__Exercise instructions__: Reproduce the records exactly, but not the pictures.

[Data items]
○ ○ ○ ○ ○

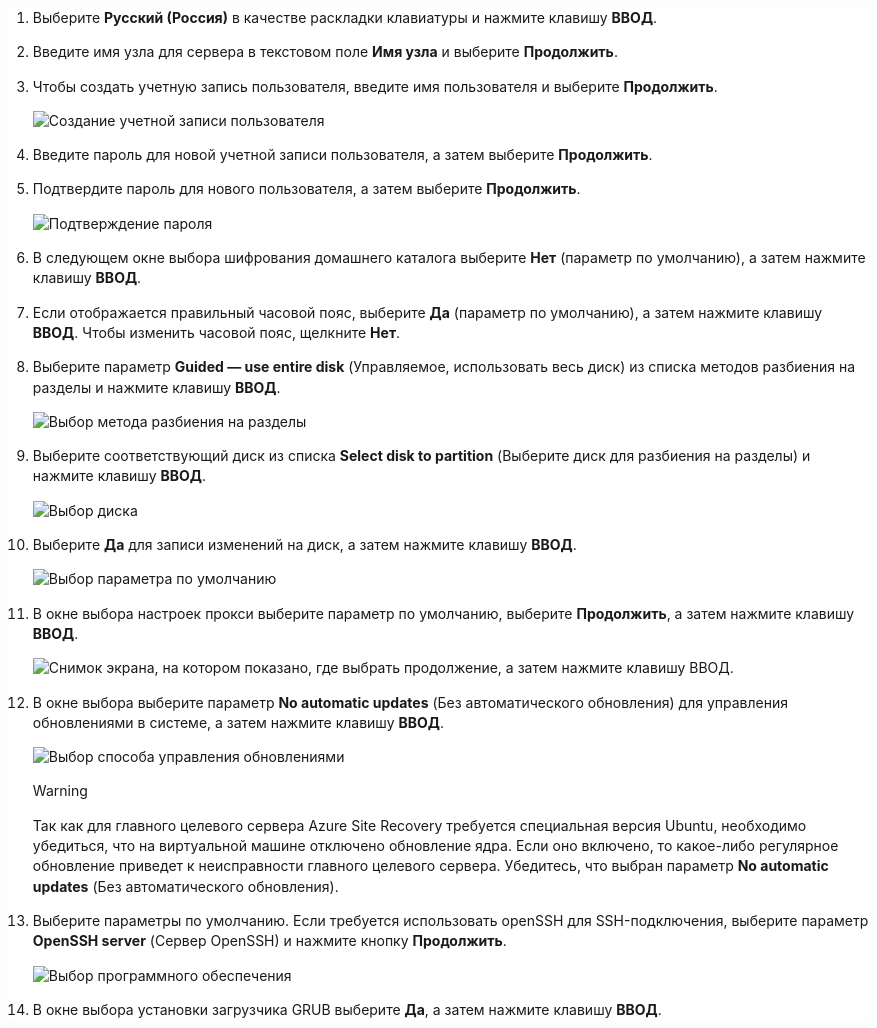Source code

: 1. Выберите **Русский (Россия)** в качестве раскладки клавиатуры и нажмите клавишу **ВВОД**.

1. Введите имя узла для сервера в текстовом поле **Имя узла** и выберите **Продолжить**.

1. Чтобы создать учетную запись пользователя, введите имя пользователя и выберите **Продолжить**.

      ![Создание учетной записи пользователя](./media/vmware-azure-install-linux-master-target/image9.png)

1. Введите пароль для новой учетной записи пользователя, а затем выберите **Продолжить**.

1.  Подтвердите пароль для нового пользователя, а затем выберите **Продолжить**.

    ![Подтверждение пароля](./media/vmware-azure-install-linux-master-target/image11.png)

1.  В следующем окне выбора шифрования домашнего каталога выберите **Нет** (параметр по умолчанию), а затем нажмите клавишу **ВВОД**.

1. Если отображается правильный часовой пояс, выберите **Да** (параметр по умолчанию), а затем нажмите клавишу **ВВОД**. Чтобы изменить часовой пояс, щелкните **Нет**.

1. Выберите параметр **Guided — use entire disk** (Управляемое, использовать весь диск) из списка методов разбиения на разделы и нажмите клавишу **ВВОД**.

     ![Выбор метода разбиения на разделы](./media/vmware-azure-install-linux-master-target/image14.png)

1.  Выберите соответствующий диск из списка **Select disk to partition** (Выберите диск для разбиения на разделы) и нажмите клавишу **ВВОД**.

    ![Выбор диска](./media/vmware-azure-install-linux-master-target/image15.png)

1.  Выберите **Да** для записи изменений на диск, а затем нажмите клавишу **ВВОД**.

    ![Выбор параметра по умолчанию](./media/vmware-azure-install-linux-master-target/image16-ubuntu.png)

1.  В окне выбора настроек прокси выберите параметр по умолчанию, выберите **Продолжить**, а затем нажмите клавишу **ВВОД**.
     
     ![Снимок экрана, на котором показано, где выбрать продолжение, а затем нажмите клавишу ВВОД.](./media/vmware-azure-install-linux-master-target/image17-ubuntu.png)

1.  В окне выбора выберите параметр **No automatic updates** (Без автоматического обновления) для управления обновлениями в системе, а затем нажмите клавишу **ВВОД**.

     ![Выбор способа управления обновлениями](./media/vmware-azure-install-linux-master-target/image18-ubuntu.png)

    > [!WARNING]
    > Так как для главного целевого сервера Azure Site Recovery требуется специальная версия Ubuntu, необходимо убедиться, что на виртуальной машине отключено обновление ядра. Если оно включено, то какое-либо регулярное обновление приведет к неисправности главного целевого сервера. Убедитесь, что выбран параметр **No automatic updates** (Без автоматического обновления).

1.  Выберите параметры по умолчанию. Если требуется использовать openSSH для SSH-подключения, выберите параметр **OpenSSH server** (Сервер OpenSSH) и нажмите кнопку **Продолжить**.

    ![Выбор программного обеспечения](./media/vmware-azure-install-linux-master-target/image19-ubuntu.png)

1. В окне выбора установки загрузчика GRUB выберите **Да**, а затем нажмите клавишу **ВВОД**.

○ ○ ○ ○ ○

__Output of the exercise__:
Source code

: 1. Выберите **Русский (Россия)** в качестве раскладки клавиатуры и нажмите клавишу **ВВОД**.

1. Введите имя узла для сервера в текстовом поле **Имя узла** и выберите **Продолжить**.

1. Чтобы создать учетную запись пользователя, введите имя пользователя и выберите **Продолжить**.

      ![Создание учетной записи пользователя](./media/vmware-azure-install-linux-master-target/image9.png)

1. Введите пароль для новой учетной записи пользователя, а затем выберите **Продолжить**.

1.  Подтвердите пароль для нового пользователя, а затем выберите **Продолжить**.

    ![Подтверждение пароля](./media/vmware-azure-install-linux-master-target/image11.png)

1.  В следующем окне выбора шифрования домашнего каталога выберите **Нет** (параметр по умолчанию), а затем нажмите клавишу **ВВОД**.

1. Если отображается правильный часовой пояс, выберите **Да** (параметр по умолчанию), а затем нажмите клавишу **ВВОД**. Чтобы изменить часовой пояс, щелкните **Нет**.

1. Выберите параметр **Guided — use entire disk** (Управляемое, использовать весь диск) из списка методов разбиения на разделы и нажмите клавишу **ВВОД**.

     ![Выбор метода разбиения на разделы](./media/vmware-azure-install-linux-master-target/image14.png)

1.  Выберите соответствующий диск из списка **Select disk to partition** (Выберите диск для разбиения на разделы) и нажмите клавишу **ВВОД**.

    ![Выбор диска](./media/vmware-azure-install-linux-master-target/image15.png)

1.  Выберите **Да** для записи изменений на диск, а затем нажмите клавишу **ВВОД**.

    ![Выбор параметра по умолчанию](./media/vmware-azure-install-linux-master-target/image16-ubuntu.png)

1.  В окне выбора настроек прокси выберите параметр по умолчанию, выберите **Продолжить**, а затем нажмите клавишу **ВВОД**.
     
     ![Снимок экрана, на котором показано, где выбрать продолжение, а затем нажмите клавишу ВВОД.](./media/vmware-azure-install-linux-master-target/image17-ubuntu.png)

1.  В окне выбора выберите параметр **No automatic updates** (Без автоматического обновления) для управления обновлениями в системе, а затем нажмите клавишу **ВВОД**.

     ![Выбор способа управления обновлениями](./media/vmware-azure-install-linux-master-target/image18-ubuntu.png)

    > [!WARNING]
    > Так как для главного целевого сервера Azure Site Recovery требуется специальная версия Ubuntu, необходимо убедиться, что на виртуальной машине отключено обновление ядра. Если оно включено, то какое-либо регулярное обновление приведет к неисправности главного целевого сервера. Убедитесь, что выбран параметр **No automatic updates** (Без автоматического обновления).

1.  Выберите параметры по умолчанию. Если требуется использовать openSSH для SSH-подключения, выберите параметр **OpenSSH server** (Сервер OpenSSH) и нажмите кнопку **Продолжить**.

    ![Выбор программного обеспечения](./media/vmware-azure-install-linux-master-target/image19-ubuntu.png)

1. В окне выбора установки загрузчика GRUB выберите **Да**, а затем нажмите клавишу **ВВОД**.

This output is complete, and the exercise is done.